In another commentary, Émile Torres says that Bostrom’s paper “encapsulates much of what’s abhorrent about Bostrom’s worldview, ethical thought, and moral character.” To me, the commentary encapsulates much of what’s abhorrent about Torres. Reading the commentary, you can feel the author’s palpable hatred (there’s no other word) for the imaginative futurists who dare imagine the possibility to avoid death. But for Torres, hatred is justified because this possibility “is definitely on the radar of far-right American fascists.”
In “Superintelligence,” despite his more precautionary stance at the time of writing, Bostrom admitted that “[if] the machine intelligence revolution goes well, the resulting superintelligence could almost certainly devise means to indefinitely prolong the lives of the then still-existing humans, not only keeping them alive but restoring them to health and youthful vigor.”
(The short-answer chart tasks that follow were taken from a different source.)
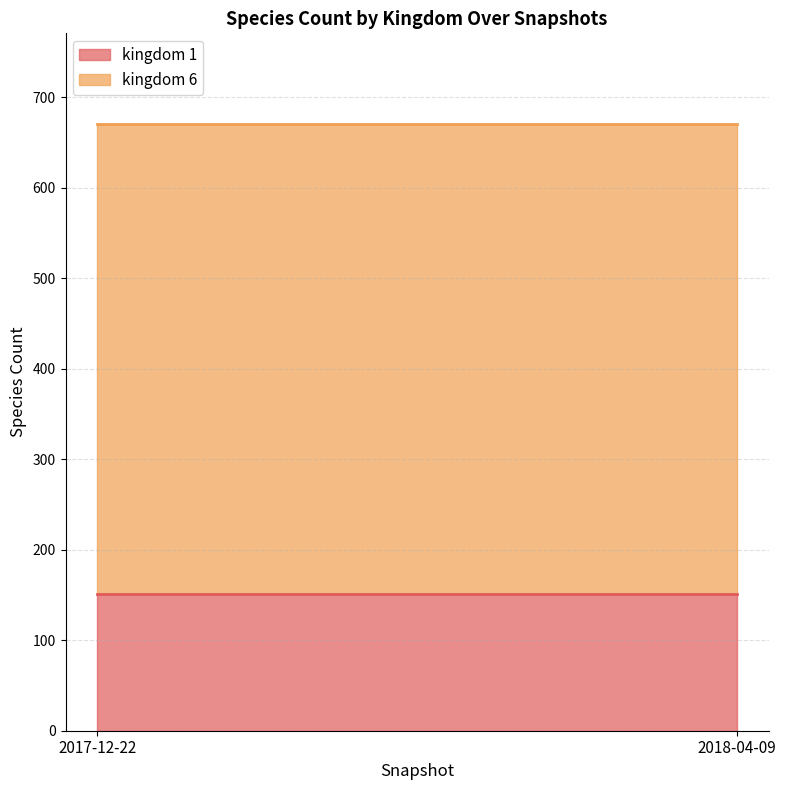

What is the label of the 1st point from the left?

2017-12-22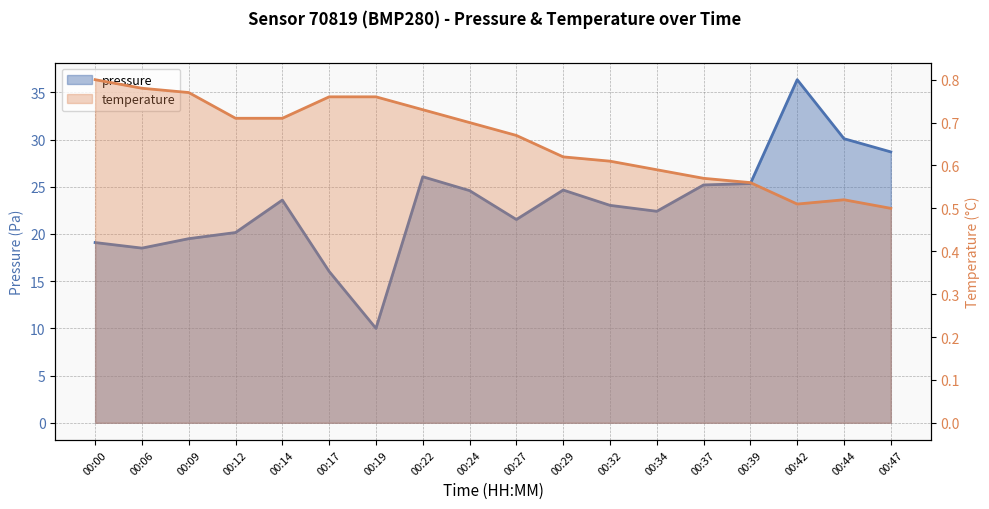

Count the number of data series in this chart.

2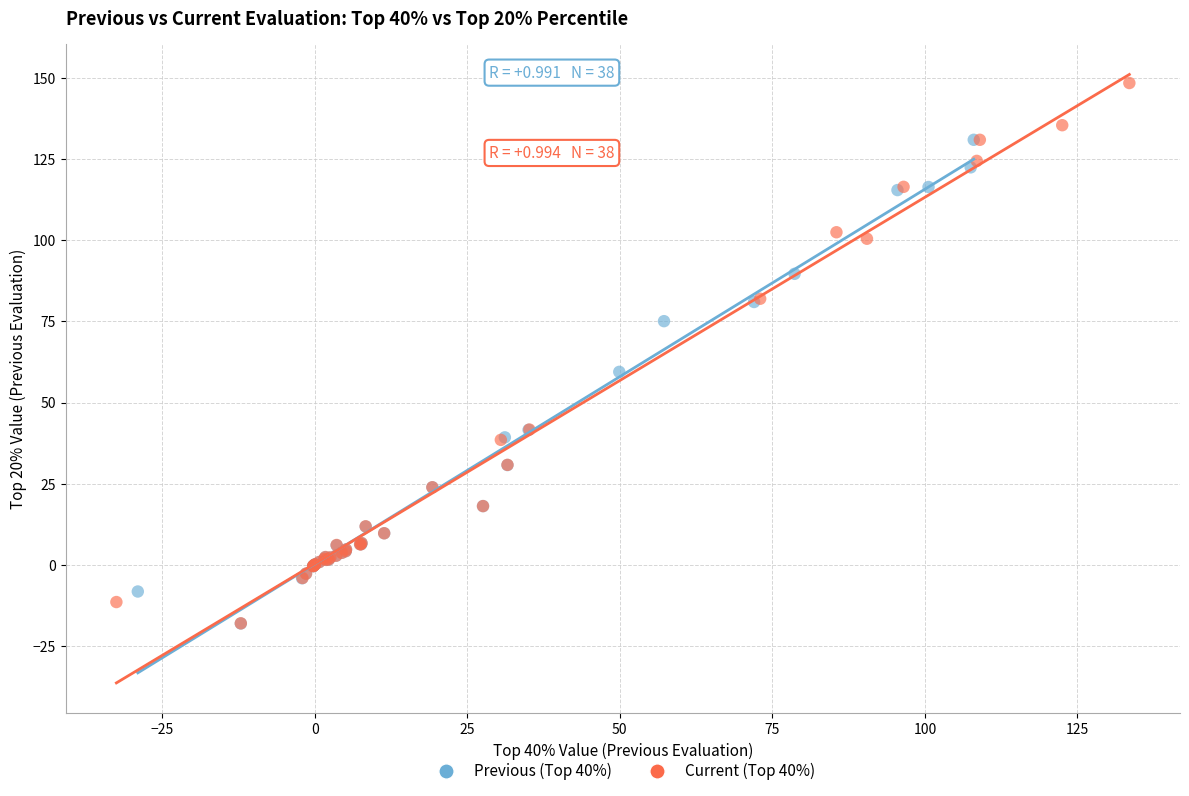

Which series reaches the maximum Y coordinate?

Current (Top 40%)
In a commentary included in my book “Tales of the Turing Church,” I noted that many AI accelerationists “feel doomed to the irreversible non-existence of certain death, unless the superintelligence explosion happens in their lifetime, and therefore they want to push forward recklessly, as fast as possible.” I argued that this is a consequence of their bad philosophy of militant atheism, which doesn’t allow them to hope in life after death.
Since I do believe in (or at least consider possibilities of) life after death, I’m not vulnerable to this (very human and understandable) reaction to the inevitability of death without superintelligent AI. But I firmly believe that giving birth to our superintelligent mind children is our cosmid destiny and duty, and therefore I’m all for AI accelerationalism with only a very tiny bit of caution. I think if we pursue our cosmic duty, the universe will reward us.